**TEXT BLOCK**
====================
But the rest, even where they’re relying on IP, have had to develop that IP in a competitive market over the last few decades, and certainly over the 100 years this study is looking at.
“it makes sense for some investors, particularly those who are larger and more sophisticated such as pension fund and endowment managers, to search for talented investment managers”: that’ll be those pension funds that had a calamity with their investments recently because they had invested in long Gilts without laying off the bet. Them ‘uns?
Had a look at the AV article, fun enough, the BOJ/ETF one is much more amusing.
Although I do wonder why Bessembinder is rolling over 1-Month Bills as the comparison, as opposed to running the same analysis using, say, 3, 5 and ten year bonds?
As far as I can see (no, I haven’t read the papers), all he’s really discovered is that securities already assumed to be riskless, with a very short life, outperform ones already assumed to be more risky in the first damn place, over much longer timeframes. This is apples and oranges stuff.
I mean, Duh.
If Richard Murphy knew anything about investing, he wouldn’t be feverishly working any leftist grift he can find at a time when he should be tidying up for a comfortable retirement.
“Although I do wonder why Bessembinder is rolling over 1-Month Bills as the comparison, as opposed to running the same analysis using, say, 3, 5 and ten year bonds?”
====================
**DATA SECTION**
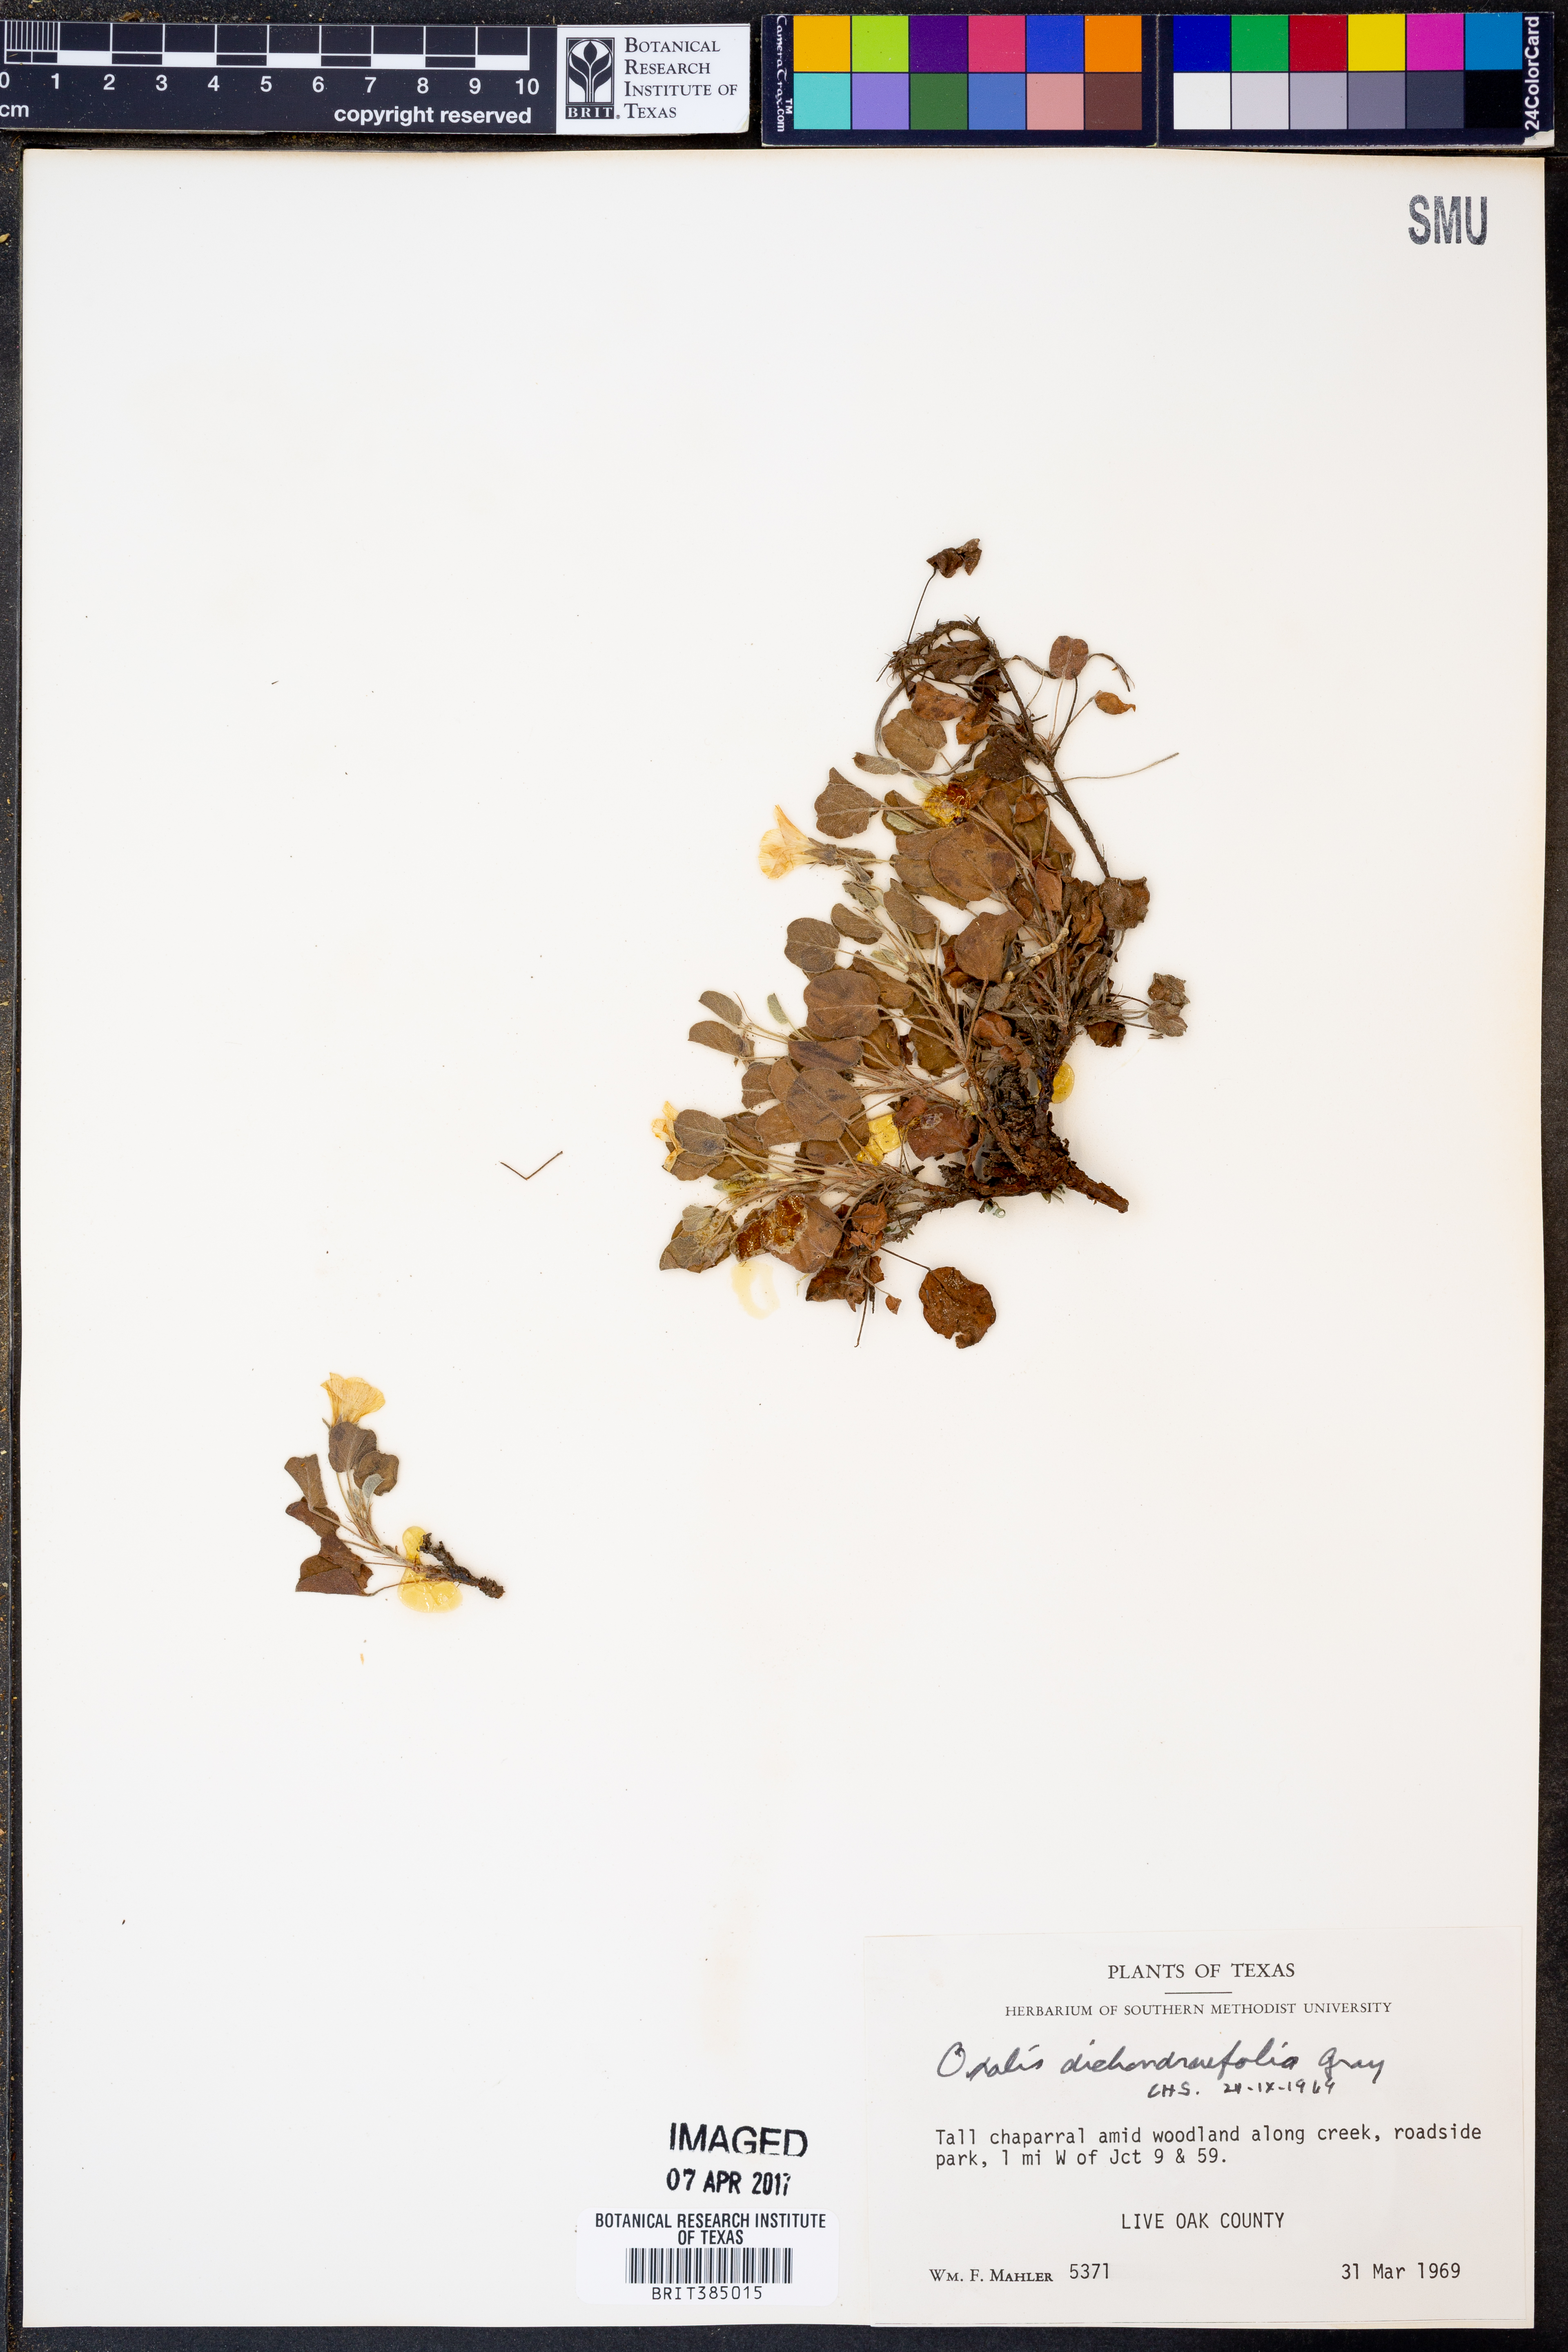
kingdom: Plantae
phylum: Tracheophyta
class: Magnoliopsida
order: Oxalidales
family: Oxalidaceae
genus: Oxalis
====================
**TO DO**
• 1. Answer these questions using the investing discussion:
(a) Over how many years is the study said to look?
(b) Which investors are given as examples of those who are larger and more sophisticated?
(c) What does Bessembinder roll over as the comparison?
• 2. Extend the investing discussion past its final line.

**FINAL ANSWERS**
• 1.
(a) 100 years
(b) Pension fund and endowment managers
(c) 1-Month Bills

• 2.
Because he wants to compare cash to equities. I imagine the world and his mum have already compared bonds and equities.
Well, yes, but maybe he should actually compare cash to equities, by sticking a wedge under the mattress for a hundred years and see what happens.
The underlying research may appear interesting, but is actually pretty obvious. It’s saying that if you scatter a very large number of apple seeds over a big area, then hardly any will grow into trees. But that doesn’t mean that we can’t get an orchard by that method – the behaviour of lots of small actions is not merely the behaviour of one small action scaled up.
Is this idiot seriously suggesting that investing in equities hasn’t been the best or among the best builders of wealth in the last 100 years?
Here in OZ, the stock market has returned 13% on average since 1900 (not sure if that includes dividends). In a first world economy that’s outstanding.